[Sca-cooks] flour experimentation

Terry Decker t.d.decker at worldnet.att.net
Sun Feb 11 22:05:26 PST 2007


Check the nutritional information on the bags.  Gold Medal All Purpose is 
10% protein.  High gluten bread flours are up around 14% protein.  Soft 
flours usual run 9% down to about 7%.  If you want to match traditional 
European flours, soft flours are the closest match, but you can fudge with 
the Gold Medal.

In the past, I have been able to get bulk whole wheat pastry flour from a 
local health food store, which is probably as close to period European flour 
as you are going to get.  Both Arrowhead Mills and Bob's Red Mill produce 
whole wheat pastry flour.  Quite a few groceries carry one or the other or 
both and might be willing to special order for you.
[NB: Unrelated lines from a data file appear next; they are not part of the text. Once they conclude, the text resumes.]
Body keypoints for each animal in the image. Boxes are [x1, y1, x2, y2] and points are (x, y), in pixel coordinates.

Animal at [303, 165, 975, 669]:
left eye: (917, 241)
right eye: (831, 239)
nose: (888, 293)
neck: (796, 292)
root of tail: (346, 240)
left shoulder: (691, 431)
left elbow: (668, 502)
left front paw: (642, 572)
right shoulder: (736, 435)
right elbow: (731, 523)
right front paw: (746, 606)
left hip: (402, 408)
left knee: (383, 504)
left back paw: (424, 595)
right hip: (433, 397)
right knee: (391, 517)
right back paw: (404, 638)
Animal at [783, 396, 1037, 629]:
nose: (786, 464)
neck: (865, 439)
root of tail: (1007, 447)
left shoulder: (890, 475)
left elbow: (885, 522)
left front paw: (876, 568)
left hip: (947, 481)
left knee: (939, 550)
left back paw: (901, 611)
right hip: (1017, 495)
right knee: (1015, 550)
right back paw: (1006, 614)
The problem with cake flour isn't that it's "enriched," it's that most cake 
flours are chlorinated to bleach them white, however neither chlorination 
nor enrichment seems to affect the baking.

Bear


From: "Carole Smith" <renaissancespirit2 at yahoo.com>


> Thanks for the links.  While King Arthur is wonderful for breads and other 
> baked items that need lots of gluten/protein, that is not what I believe 
> people in England and other parts of Europe used for general purposes in 
> our period.  It certainly isn't as low protein as the all purpose flour 
> you would purchase at Marks and Spencers in the present era.
>
>  What I am trying to find a lower protein flour that is readily available 
> outside the Southern states.  I don't particularly want to use cake flour, 
> as it's enriched. The closest I have found so far is at Costco. 
> Unfortunately it only comes in 50 lb. bags. Some of the chi chi cooking 
> stores sell pastry flour.  I should check that out.